On Thursday, Obama announced several measures that could shield as many as 5 million undocumented immigrants from deportation. That figure includes about 533,000 undocumented people in Texas who are parents of children living in the country legally.
In a statement, Abbott said Obama’s order “circumvented Congress and deliberately bypassed the will of the American people.”
“I am prepared to immediately challenge President Obama in court, securing our state’s sovereignty and guaranteeing the rule of law as it was intended under the Constitution,” Abbott added.
Proponents of the executive action claim the president is acting within his powers, and point to more than 35 cases in which similar presidential measures have been taken since 1956. They specifically cite an action by then-President George H.W. Bush — a Republican — in 1990 that shielded 1.5 million undocumented people from deportation.
A spokesman for the attorney general would not elaborate on Abbott’s statement. He said that the governor-elect made an early case for his claim on Wednesday when he told Fox News that the president had violated two provisions of the U.S. Constitution, including one called the “take care” clause “that requires the president to take care to execute the laws and clearly prevents this type of action the president is trying to undertake.” The other, Abbott said, is a violation of a section of the Constitution that gives Congress — not the president — the authority over immigration laws.
“We have seen in Texas the consequences — and we’ve dealt with them from a cost perspective — of the president’s immigration policy,” Abbott said on Fox News referring to this summer’s flood of unaccompanied minors pouring across the Texas-Mexico border.

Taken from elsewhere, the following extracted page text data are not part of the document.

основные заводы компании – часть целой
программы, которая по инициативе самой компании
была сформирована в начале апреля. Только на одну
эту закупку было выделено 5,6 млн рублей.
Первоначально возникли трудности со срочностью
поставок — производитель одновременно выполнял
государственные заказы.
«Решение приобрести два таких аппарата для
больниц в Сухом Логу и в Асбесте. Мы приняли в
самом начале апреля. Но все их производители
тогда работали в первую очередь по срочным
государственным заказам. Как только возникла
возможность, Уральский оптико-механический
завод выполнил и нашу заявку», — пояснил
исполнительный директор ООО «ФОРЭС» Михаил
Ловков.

State lawmakers blamed the surge on a 2012 initiative called Deferred Action for Childhood Arrivals that has so far protected hundreds of thousands of younger undocumented immigrants from deportation. That surge, Abbott added, gives the state of Texas standing to file suit.
Whatever. Someone has explained to Abbott that his days are going to be different once he’s not the AG anymore, right? The Trib quoted a couple of legal beagles who didn’t think he was likely to get anywhere with this. Kevin Drum spoke to quite a few more. Of course, this isn’t really about whether or not he can win for Abbott. He figures he wins just by talking tough. Like I said, whatever.
There is a chasm between the innocuous claim of prioritizing who will be targeted for deportation and what exactly was announced. For contrast, see the announcement on pot prosecution for the states that have legalized. The O regime’s position on that is, in the legalization states, enforcement will be low or nil, but they retain the option to step up that enforcement.
The immigration diktat is different. The immigration diktat grants work authorization to illegals. That is giving legal status to illegals, not merely making them low priority for deportation. And once those no-longer-illegal folks get those work permits, don’t you think they will be at the DPS offices getting driver’s licenses?
The EO IS changing status. It’s a lot like turning lead into gold. The illegal becomes legal, and that is something the president can’t do by edict. The fact that other presidents have done similar is testament to the lawlessness that goes on in government.
It shouldn’t be OK to rob a liquor store and get away with it, just because someone else robbed a liquor store and everyone pretended that it was OK.